Sapient launched operations in India in 1999, with the idea that the company could tap into that talent pool. "We started to build it in 1999 and 2000 on that basis," Herrick says. "And then obviously the markets changed and your efficiency and costs became much more important. And as we edged into 2001, it became a much bigger idea for us than just acquiring additional talent, but actually becoming a central focus for the company."
TCS also has had a lot of success in India. The firm is in growth mode, having just acquired Citigroup's offshoring business. But Raghavan says he sees a few key challenges to growth in India, including the fact that many Indian companies are very IT savvy, but have a ways to go in learning how to market themselves. Also, he says, many firms need to take a longterm view in terms of key employees, and think of them as partners rather than with the company for a specific project. "I think that [concept] has already begun to grow," he says, "but it needs to gain momentum.

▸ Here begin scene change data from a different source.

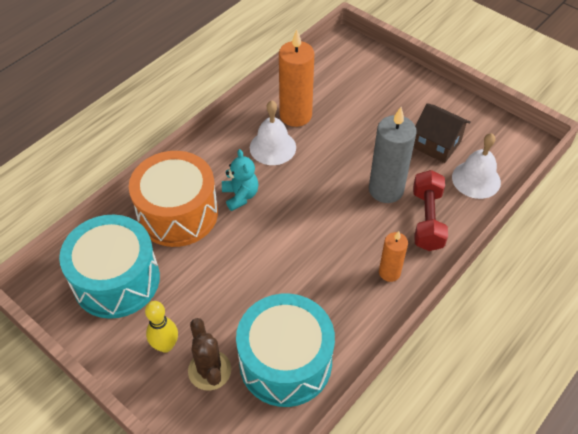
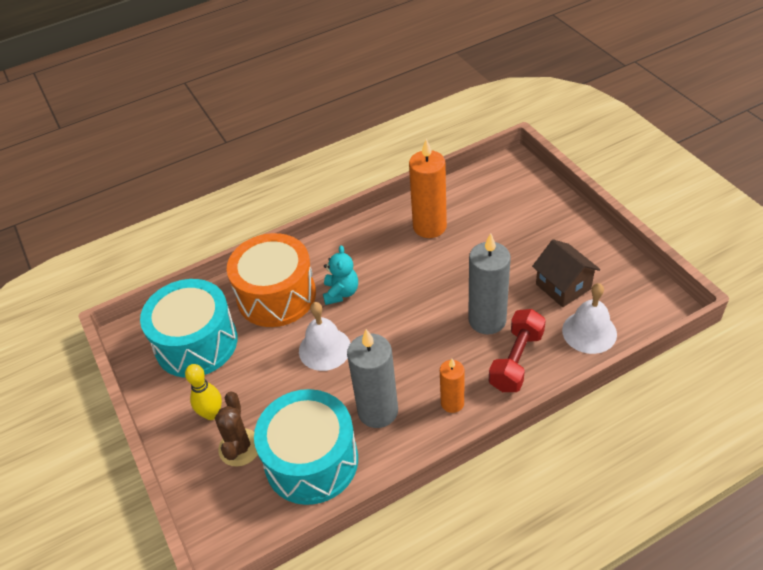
camera: 25 degrees right, 5 degrees down
white bell [250,100,296,165] -> white bell moved to [299,302,350,371]
none -> grey candle [347,329,398,428]

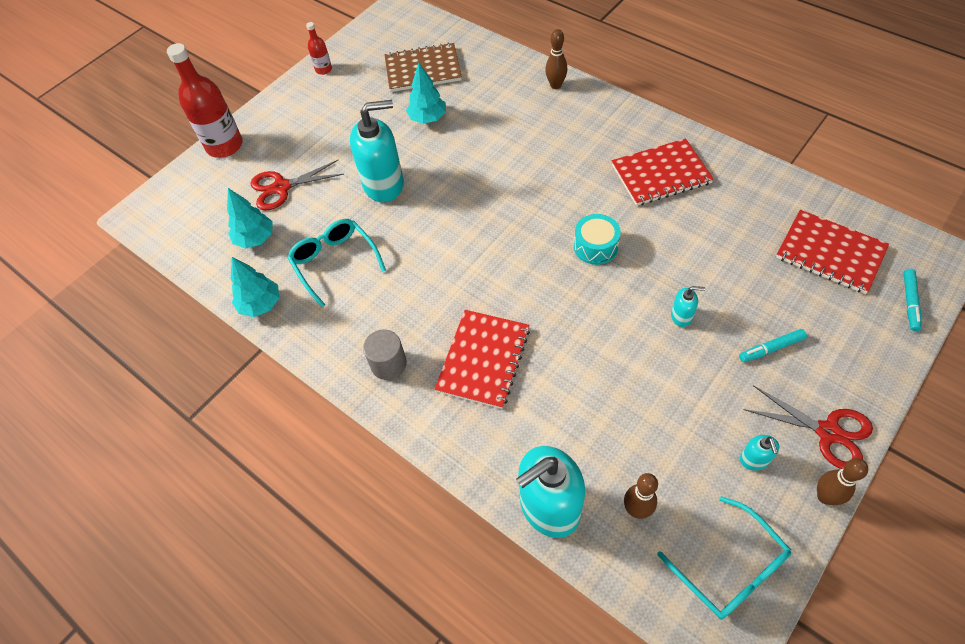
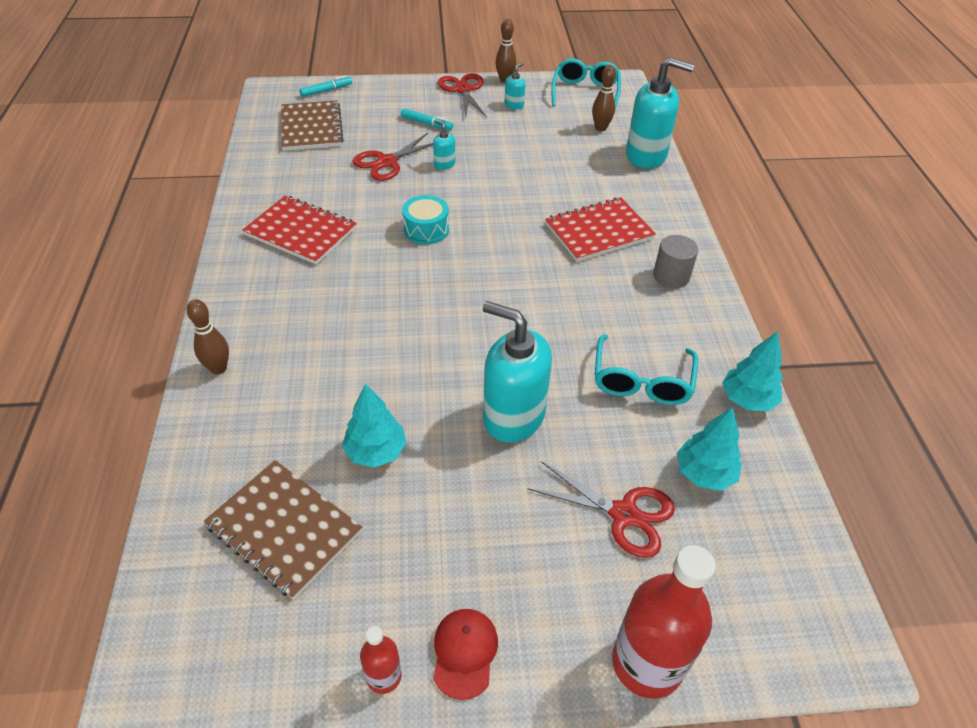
camera: 140 degrees left, 10 degrees down
red notebook [776,210,889,294] -> brown notebook [282,100,344,151]
none -> red scissors [352,133,433,181]
none -> red cap [433,609,498,700]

It will bring more predictability to business performance."
Infrastructure, while improving, continues to be an issue. "A lot changed in India infrastructure wise to support [its] success," Herrick says, adding, however, that the firm must provide transportation to all its 4,000 employees every day. In addition, he says, wage inflation has seen double-digit growth in recent years, though that has dropped off in the current economy.

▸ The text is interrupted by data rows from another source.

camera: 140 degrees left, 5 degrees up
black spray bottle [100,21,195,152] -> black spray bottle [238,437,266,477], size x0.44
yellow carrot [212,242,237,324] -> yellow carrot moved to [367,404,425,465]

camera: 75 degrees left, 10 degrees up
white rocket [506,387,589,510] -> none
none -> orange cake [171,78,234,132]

India's culture has nuances foreigners may find unique—and a big challenge to retention. "Now this is unheard of in the United States … there was such a limited supply of talent because there was such good growth rates by the companies that [someone] would actually accept three jobs and might go to one job in the morning and if he doesn't like it, just take the second job by the afternoon," Though this trend also has been stymied by the economy, it's a phenomenon that occurred until recently, Herrick says.
The company also faces a retention issue with women, who often relocate once they marry. "We are accommodating; we let people take some time off to make sure they have an adjustment period to the family and then come back and work. We are culturally sensitive to that. Work from home—that's a very popular theme in India. It's a win-win for us and in India as well," says Karandeep Singh, a managing director at Sapient who is based in India.
Political unrest is also something India is facing—attacks late in November in Mumbai confirmed that. "I think obviously what happened in Mumbai and some of the things right after that was unfortunate, but seeing the government's response to it, the kind of focus it created on the heightened security at the airports [and] the hotels [that now] I think business is as usual," Singh says. "People are coming to offices. I think there is no overt concern about security."
And the Mumbai attacks don't seem to have derailed the India growth plans of U.S. companies. Less than a month after the attacks, PricewaterhouseCoopers finalized a deal to acquire all shares of ECS Limited, a Bangalore-based provider of operations and HR consulting services to Indian and global clients. The acquisition will add five partners and more than 100 consultants, pushing the number of PwC employees in India to more than 5,000. PwC has offices in Ahmedabad, Bangalore, Bhubaneshwar, Chennai, Gurgaon, Hyderabad, Kolkata, Mumbai, New Delhi and Pune, and in 2007 was named the "India Tax Firm of the Year" by International Tax Review magazine.
For their parts, both Raghavan of TCS and Sapient's Herrick say they will continue with their growth plans as well. TCS in early January announced the launch of its development center TCS Kalinga Park in Bhubaneswar, Orissa. As for Sapient, Herrick says, "I think we're positioned well for the long run, and I think we're in good shape."